- [PROBLEM REQUIREMENTS]:
Look through the data and write out every line with the word "been" in it.

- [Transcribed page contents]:
=== Section Start ===

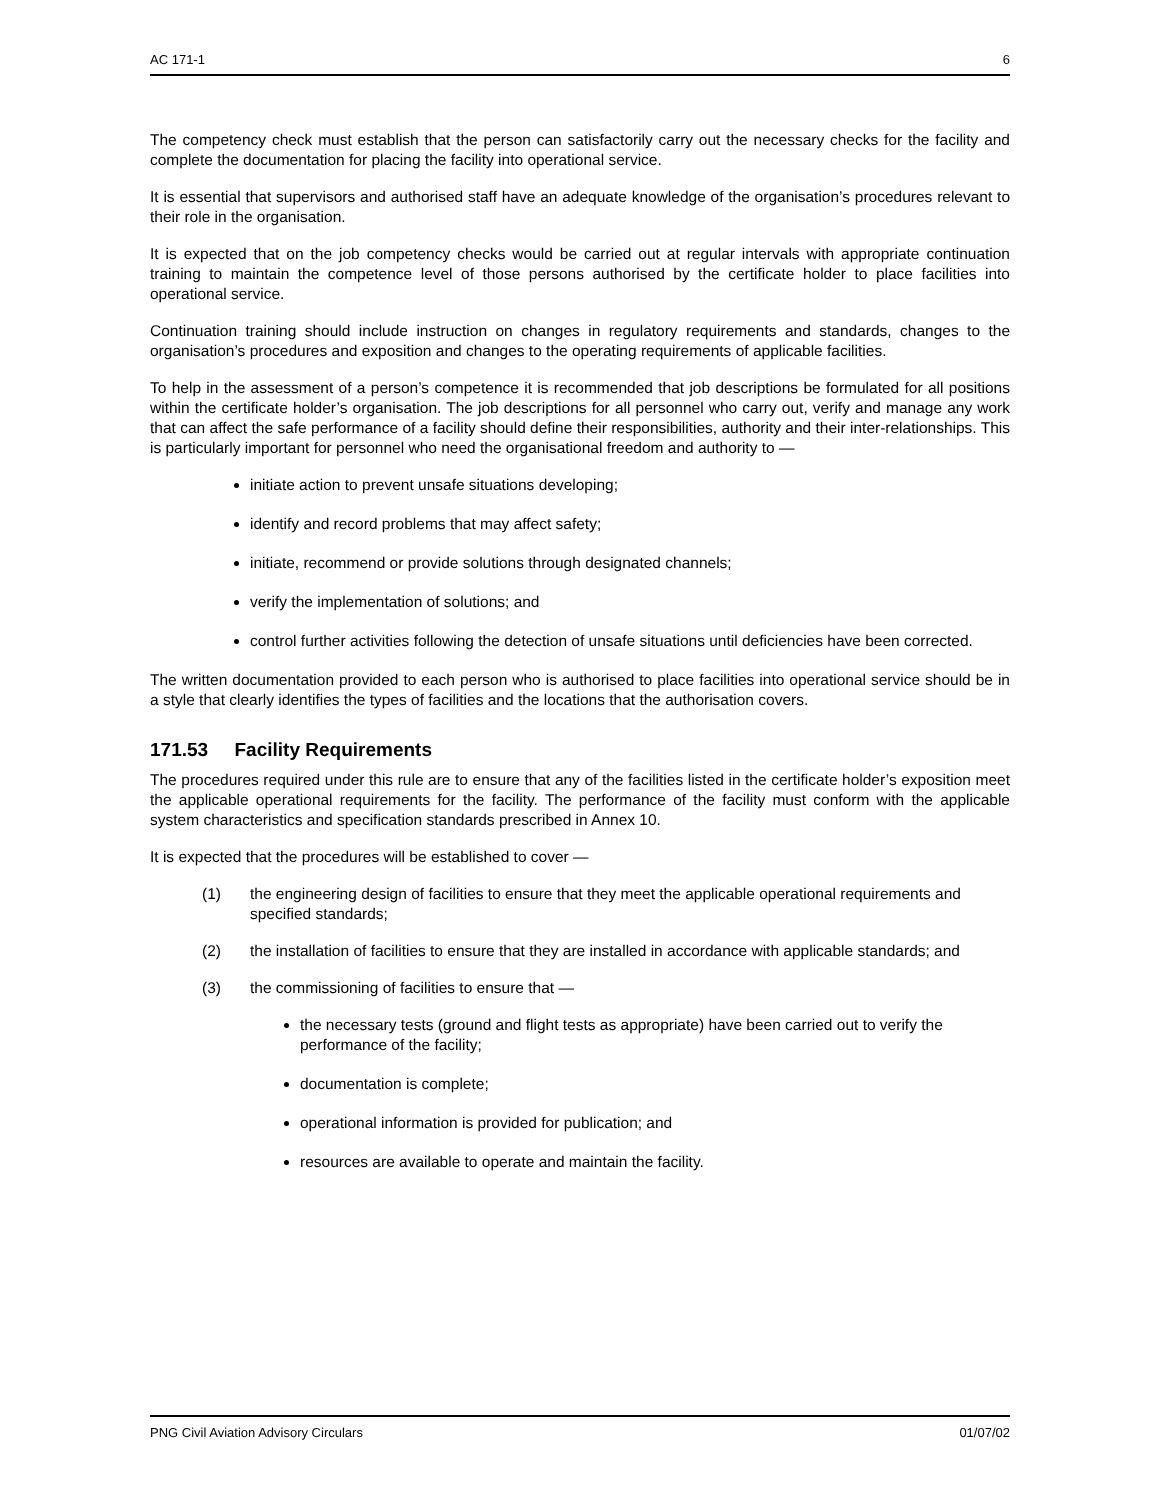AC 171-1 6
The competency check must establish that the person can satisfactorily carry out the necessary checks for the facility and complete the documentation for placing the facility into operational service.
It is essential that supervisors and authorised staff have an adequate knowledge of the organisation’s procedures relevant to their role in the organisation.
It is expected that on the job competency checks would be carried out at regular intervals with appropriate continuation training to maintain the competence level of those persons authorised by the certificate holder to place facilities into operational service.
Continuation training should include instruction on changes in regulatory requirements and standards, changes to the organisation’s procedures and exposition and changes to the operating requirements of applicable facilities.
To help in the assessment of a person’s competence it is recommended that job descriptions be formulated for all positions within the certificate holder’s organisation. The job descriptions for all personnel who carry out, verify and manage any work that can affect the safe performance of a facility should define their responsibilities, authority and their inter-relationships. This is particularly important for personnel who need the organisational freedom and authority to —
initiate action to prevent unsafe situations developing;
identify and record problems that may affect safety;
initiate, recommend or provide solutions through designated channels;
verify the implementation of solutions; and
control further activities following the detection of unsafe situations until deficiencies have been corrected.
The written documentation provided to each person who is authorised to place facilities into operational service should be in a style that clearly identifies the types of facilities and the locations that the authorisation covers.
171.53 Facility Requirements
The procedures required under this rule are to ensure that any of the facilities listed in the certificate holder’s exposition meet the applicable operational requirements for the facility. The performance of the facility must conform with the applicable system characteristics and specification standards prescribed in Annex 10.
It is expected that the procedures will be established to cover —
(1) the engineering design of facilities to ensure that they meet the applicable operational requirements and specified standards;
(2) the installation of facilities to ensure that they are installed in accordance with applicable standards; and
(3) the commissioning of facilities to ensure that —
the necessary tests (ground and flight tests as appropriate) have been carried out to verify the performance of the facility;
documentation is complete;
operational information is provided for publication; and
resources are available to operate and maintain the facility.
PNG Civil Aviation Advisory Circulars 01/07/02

=== Section End ===
=== Section Start ===

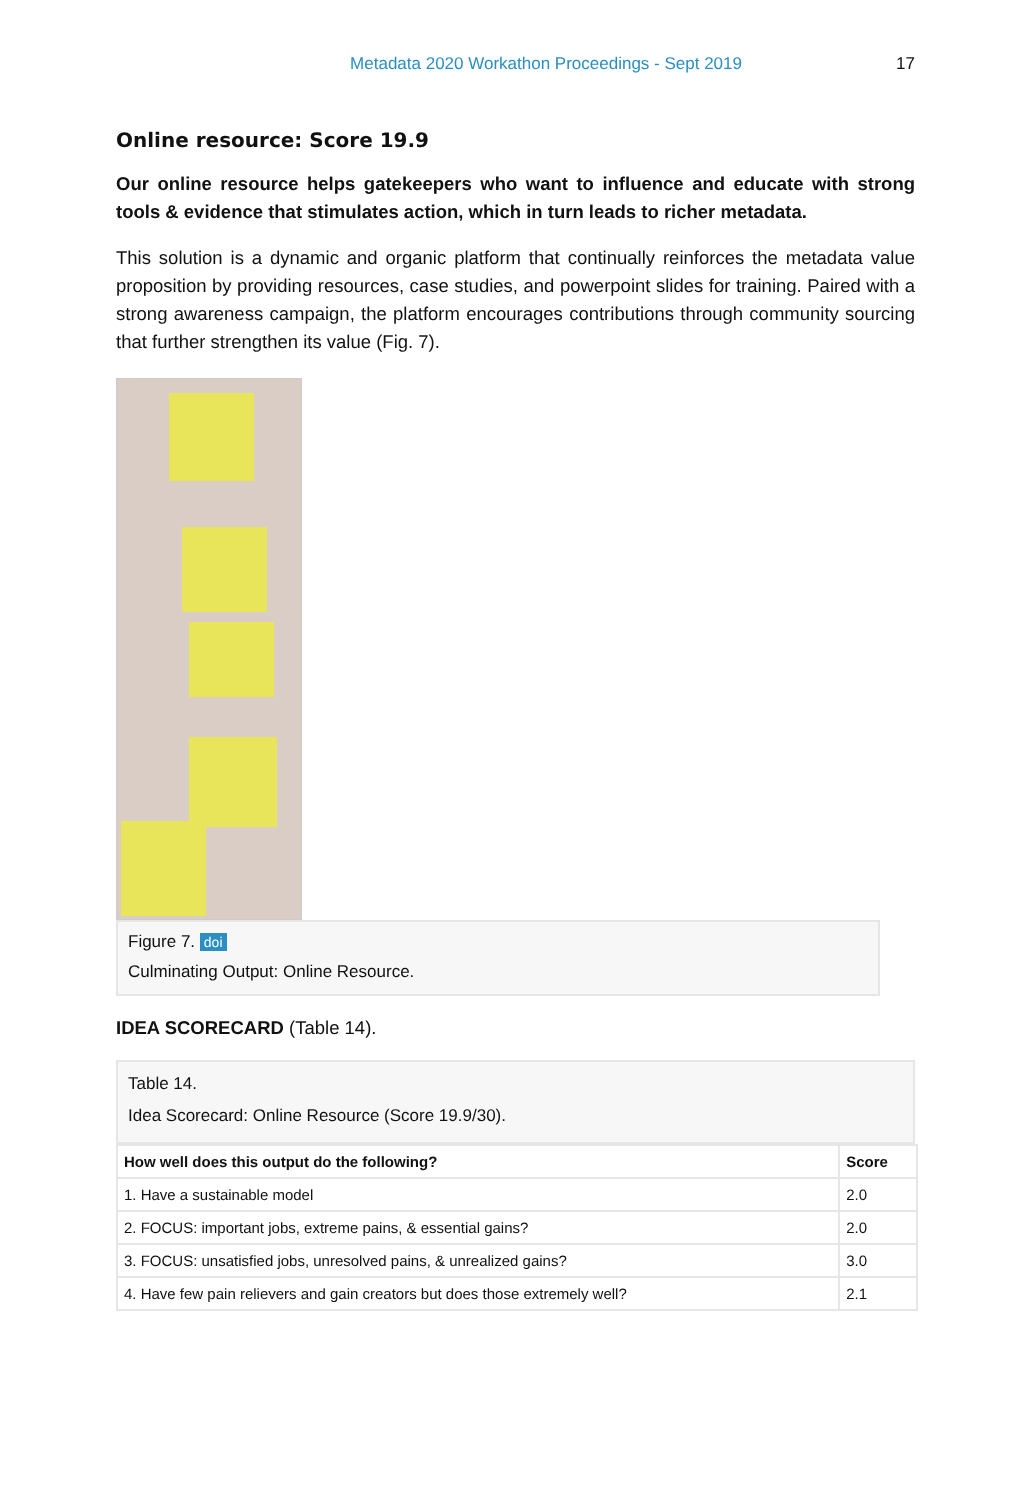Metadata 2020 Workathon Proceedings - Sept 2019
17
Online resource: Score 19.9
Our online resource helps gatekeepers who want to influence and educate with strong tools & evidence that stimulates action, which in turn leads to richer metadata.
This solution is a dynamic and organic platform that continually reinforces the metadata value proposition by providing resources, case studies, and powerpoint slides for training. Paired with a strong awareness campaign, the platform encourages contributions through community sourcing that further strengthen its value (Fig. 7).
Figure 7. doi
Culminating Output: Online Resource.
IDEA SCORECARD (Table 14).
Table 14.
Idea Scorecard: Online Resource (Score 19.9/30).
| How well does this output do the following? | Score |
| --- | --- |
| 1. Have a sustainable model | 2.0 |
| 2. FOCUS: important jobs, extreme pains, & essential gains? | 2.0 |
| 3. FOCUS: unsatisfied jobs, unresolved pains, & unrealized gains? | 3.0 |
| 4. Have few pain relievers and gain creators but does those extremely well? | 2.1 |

=== Section End ===

- [WRITTEN SOLUTION]:
control further activities following the detection of unsafe situations until deficiencies have been corrected.
the necessary tests (ground and flight tests as appropriate) have been carried out to verify the performance of the facility;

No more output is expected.